**AIM OF THE EXERCISE:**
Continue the passage on configuration resolution and training operations from the point where it stops.

**TEXT PASSAGE:**

<<<<

Configuration Resolution

Resolve config with overrides:

from workflow_utils import resolve_trainrun_config, apply_trainrun_config

# Resolve trainrun config
resolved, config_dict = resolve_trainrun_config(
    stub,
    session_id,
    "rx_statistical",  # trainrun name
    overrides=[
        "data.batch_size=4",
        "training.trainer.max_epochs=10",
        "training.optimizer.lr=0.001",
    ],
)

# Apply resolved config
apply_trainrun_config(stub, session_id, resolved.config_bytes)

Available override patterns:

overrides = [
    # Training config
    "training.trainer.max_epochs=100",
    "training.optimizer.lr=0.001",
    "training.optimizer.weight_decay=0.01",
    "training.scheduler.patience=10",

    # Data config
    "data.batch_size=16",
    "data.train_ids=[0,1,2]",
    "data.val_ids=[3,4]",

    # Pipeline node params
    "pipeline.nodes.channel_selector.params.tau_start=8.0",
    "pipeline.nodes.rx_detector.params.eps=1e-6",
]

Training Operations

Statistical Training

# Run statistical training (streaming progress)
for progress in stub.Train(
    cuvis_ai_pb2.TrainRequest(
        session_id=session_id,
        trainer_type=cuvis_ai_pb2.TRAINER_TYPE_STATISTICAL,
    )

>>>>

**DATA:**

<<<<

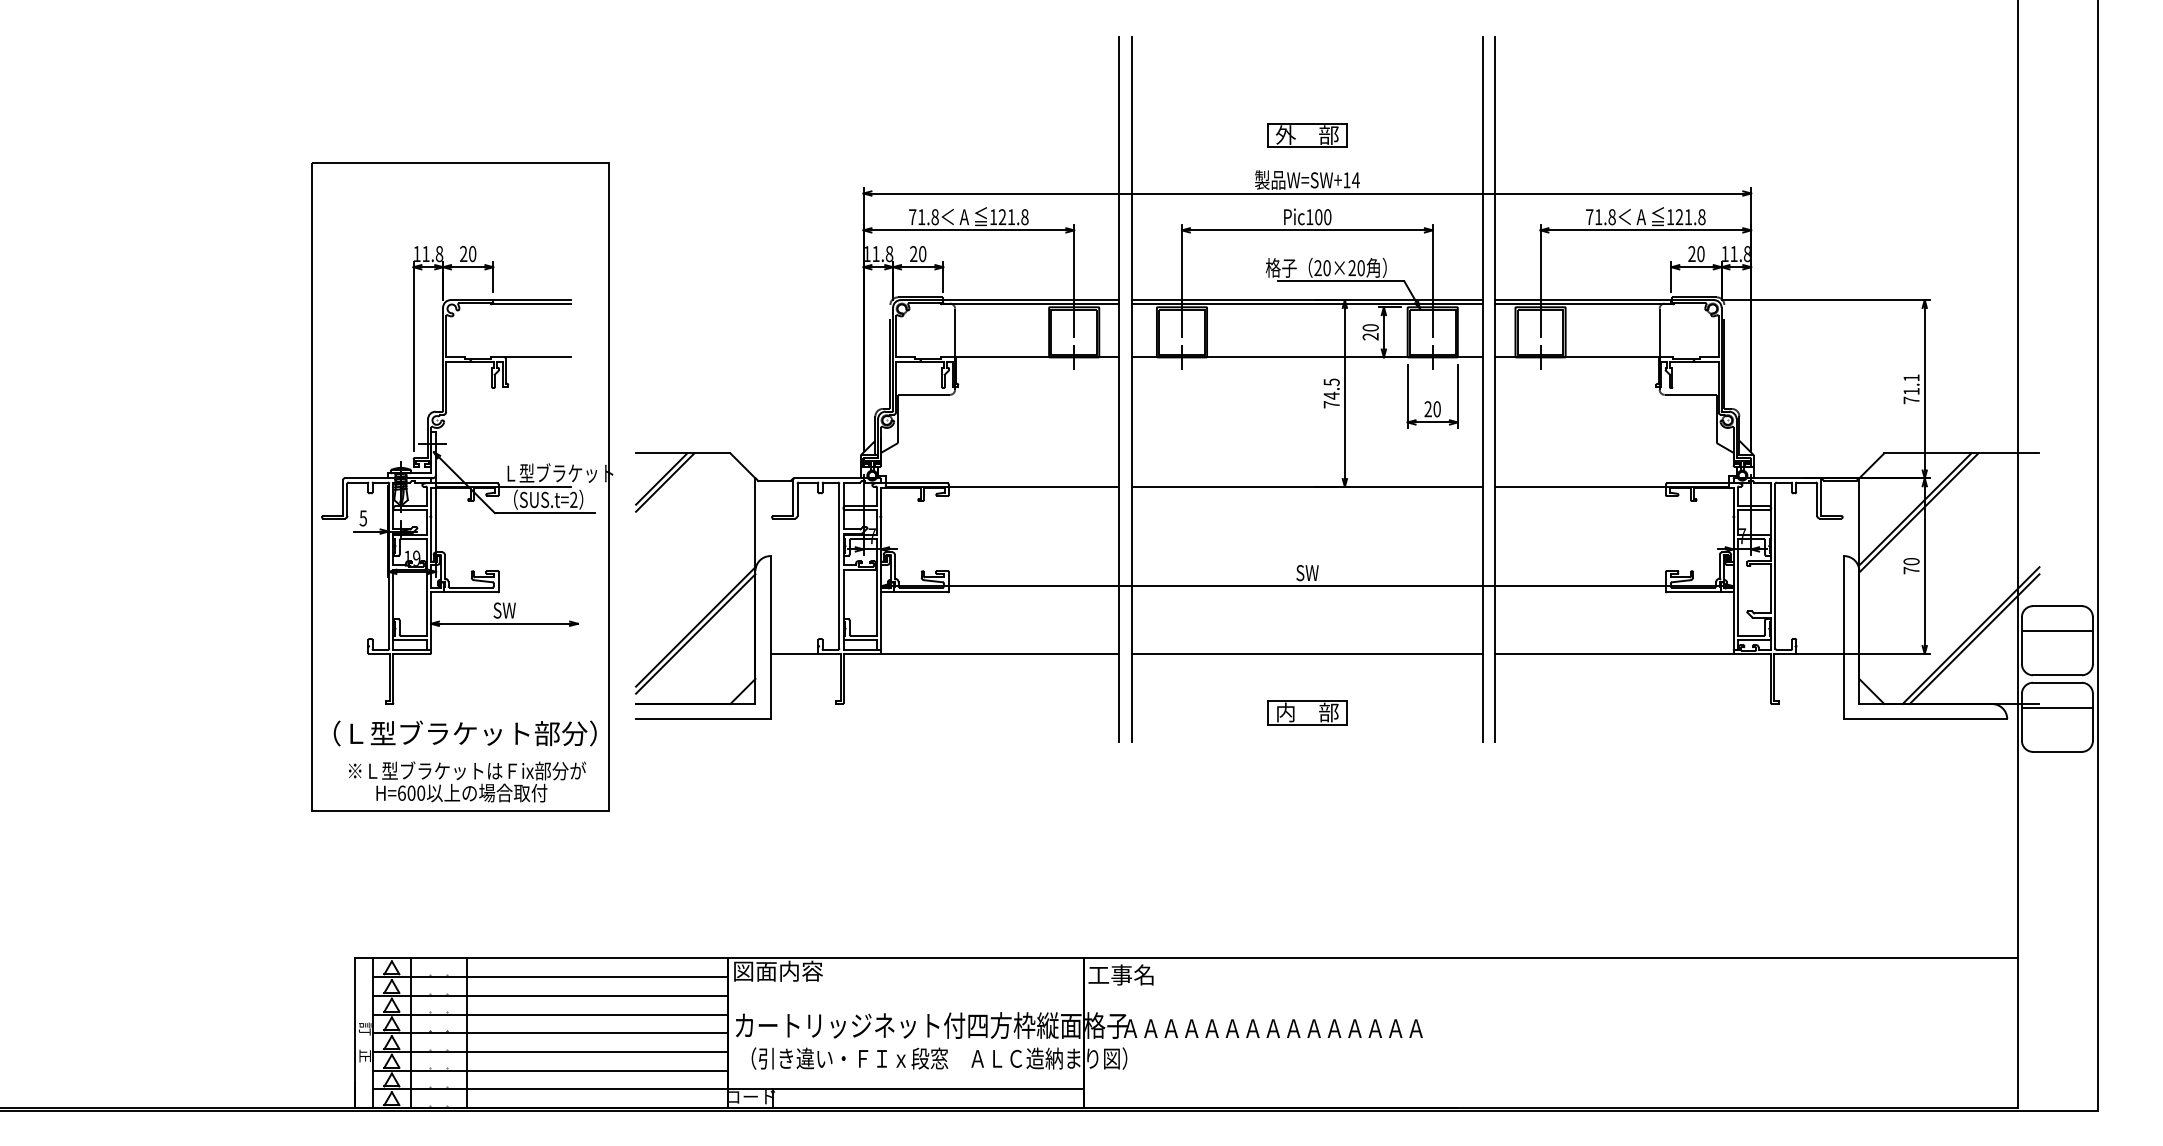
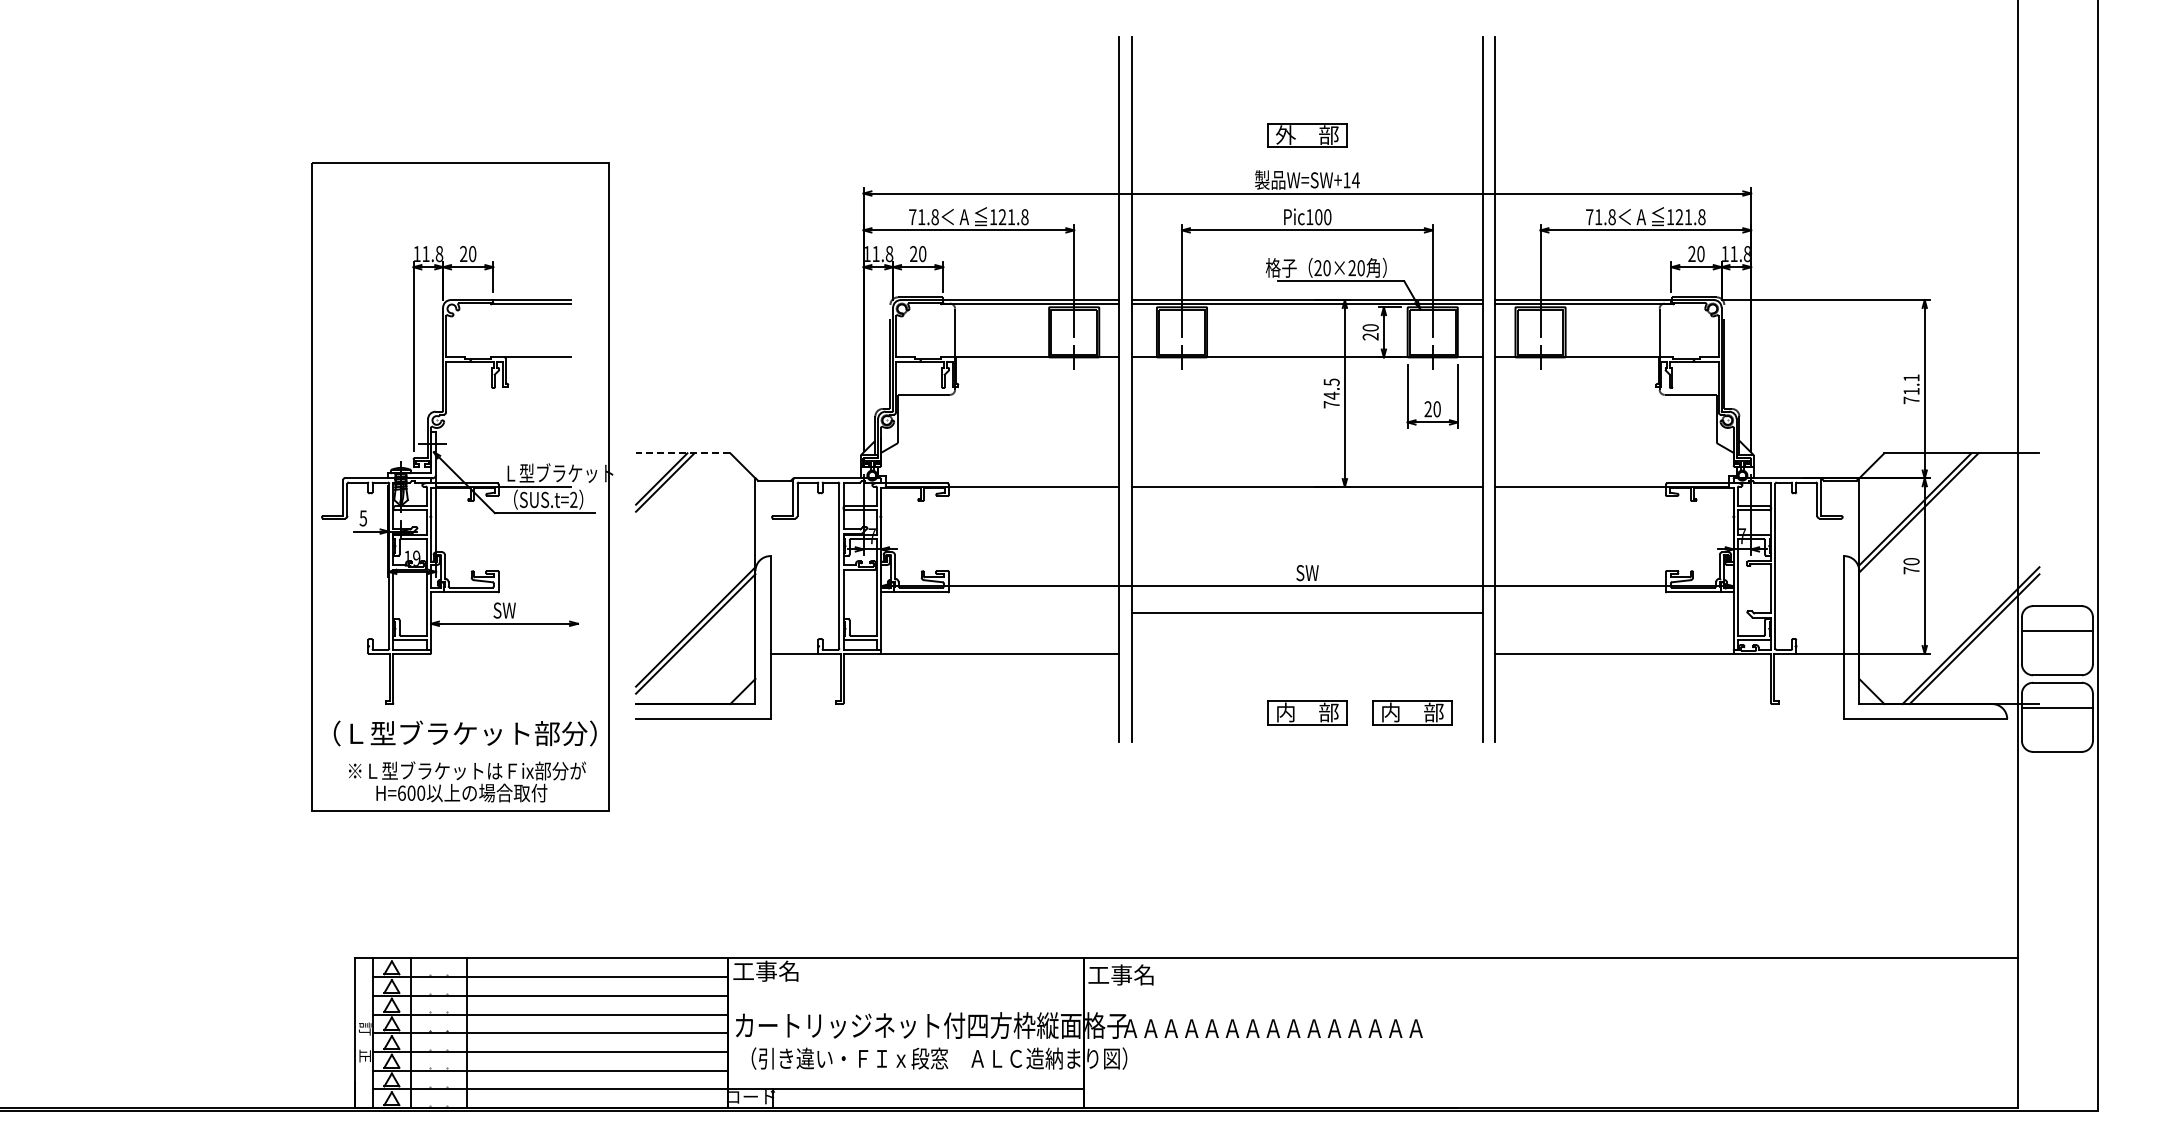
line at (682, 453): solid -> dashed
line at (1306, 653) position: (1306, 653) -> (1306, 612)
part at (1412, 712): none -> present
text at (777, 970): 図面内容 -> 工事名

>>>>

**TASK ANSWER:**
):
    stage = cuvis_ai_pb2.ExecutionStage.Name(progress.context.stage)
    status = cuvis_ai_pb2.TrainStatus.Name(progress.status)
    epoch = progress.context.epoch
    batch = progress.context.batch_idx

    print(f"[{stage}] {status} | epoch={epoch} batch={batch}")

    if progress.metrics:
        metrics = dict(progress.metrics)
        print(f"  Metrics: {metrics}")

Gradient Training

# Run gradient training
for progress in stub.Train(
    cuvis_ai_pb2.TrainRequest(
        session_id=session_id,
        trainer_type=cuvis_ai_pb2.TRAINER_TYPE_GRADIENT,
    )
):
    stage = cuvis_ai_pb2.ExecutionStage.Name(progress.context.stage)
    status = cuvis_ai_pb2.TrainStatus.Name(progress.status)

    losses = dict(progress.losses) if progress.losses else {}
    metrics = dict(progress.metrics) if progress.metrics else {}

    print(f"[{stage}] {status} | losses={losses} | metrics={metrics}")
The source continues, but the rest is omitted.